A Antonieta volta a perguntar:

- Mas atão pra que serve ao Maneli o Viagra nas condições em quele tá?

Ao que o médico respondeu:

- Atão nã se tá memo a vere? É prós lençois nã tocarem nas quêmaduras das pernas !!!»


Atão passem vossemecês muito bêm!! 



sábado, 29 de novembro de 2014

Um dia de Sol!

Que bênção, depois de dias e dias de chuva, acordarmos com um dia de Sol!

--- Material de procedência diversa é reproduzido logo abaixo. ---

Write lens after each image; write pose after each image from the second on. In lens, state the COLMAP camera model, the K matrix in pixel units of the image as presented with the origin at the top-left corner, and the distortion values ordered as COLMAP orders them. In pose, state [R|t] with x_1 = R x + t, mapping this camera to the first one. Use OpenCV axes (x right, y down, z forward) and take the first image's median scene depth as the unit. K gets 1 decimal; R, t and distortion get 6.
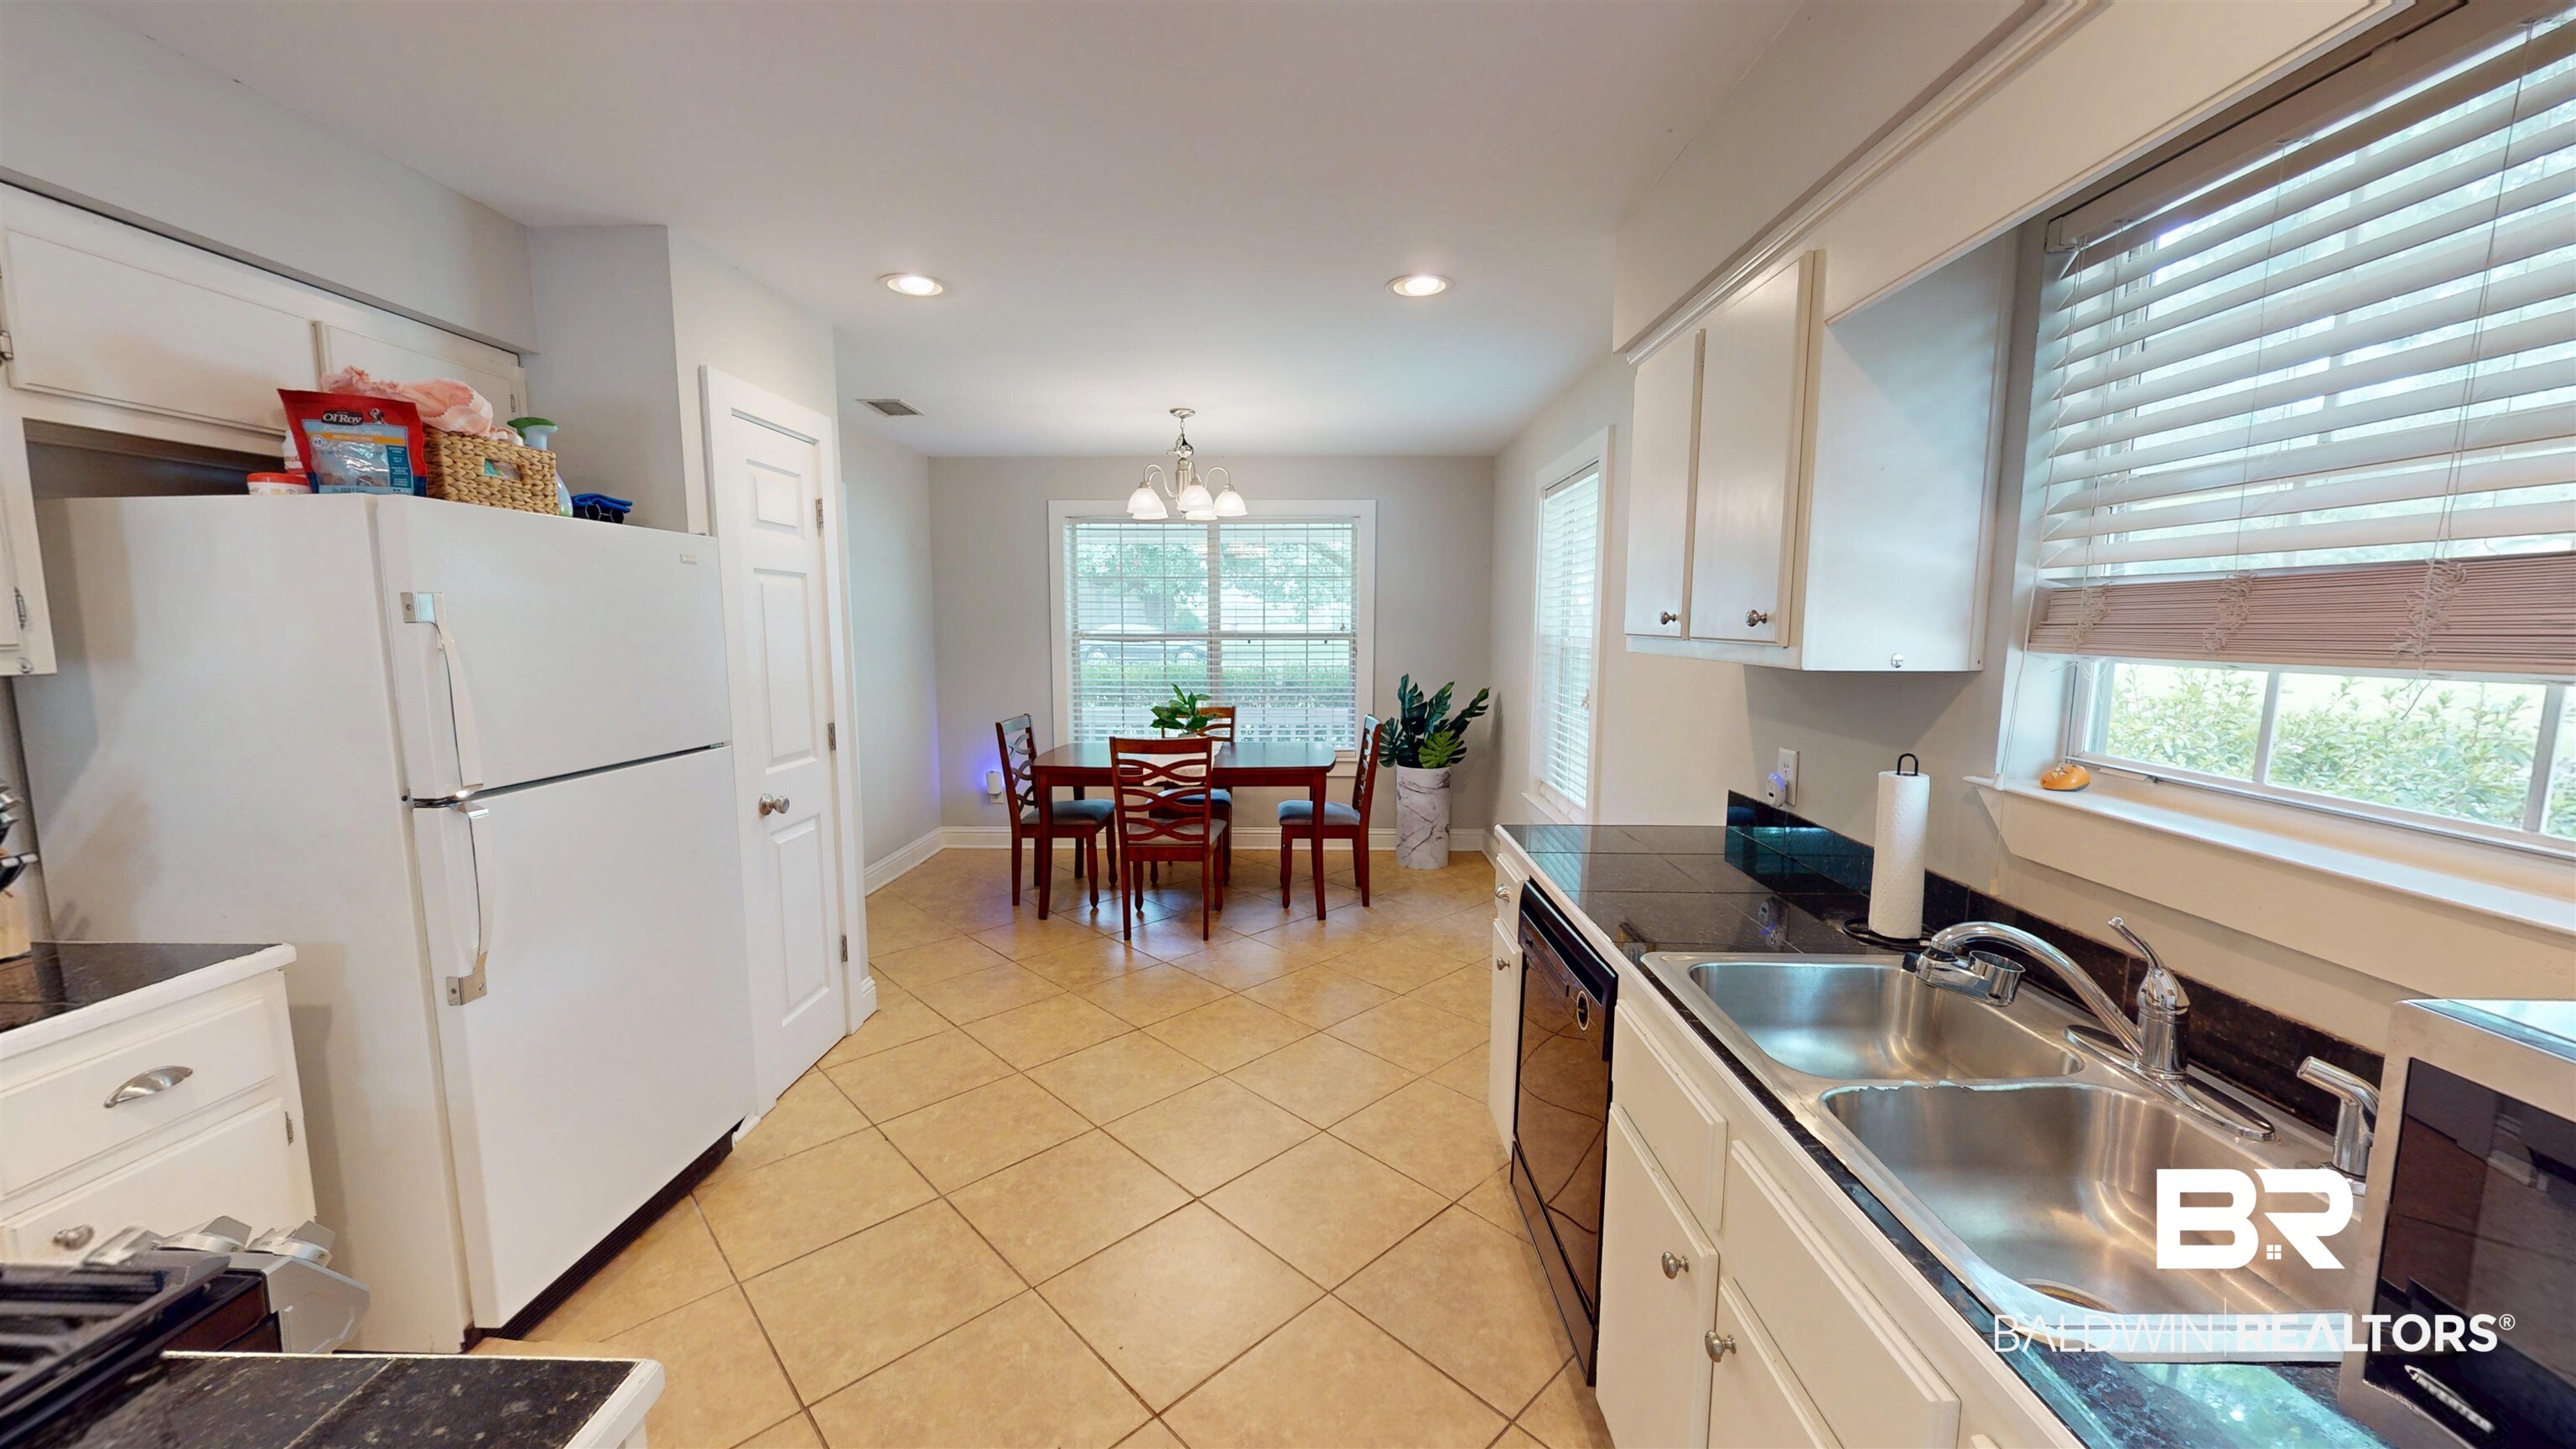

Já aqui deixei dito que muitas vezes me vêm à cabeça clarões de músicas da minha juventude e foi o que aconteceu hoje de manhã: le soleil... Gilbert Becaud - inícios de 60. Linda, linda a canção!

Felizmente há YouTube ... e olhem só o que encontrei: uma passagem de um filme de 1960, de nome Plein Soleil, protagonizado pelo meu muito apreciado Alain Delon , novinho, novinho e lindo! Não sei qual o nome do filme em português nem me lembro de o ter visto. 

Mas lá estava a bela canção de Becaud... 

Querem ouvir?




A lindíssima "moçoila" que contracenava com o menino bonito do cinema francês da época era a Marie Laforet que também era cantora.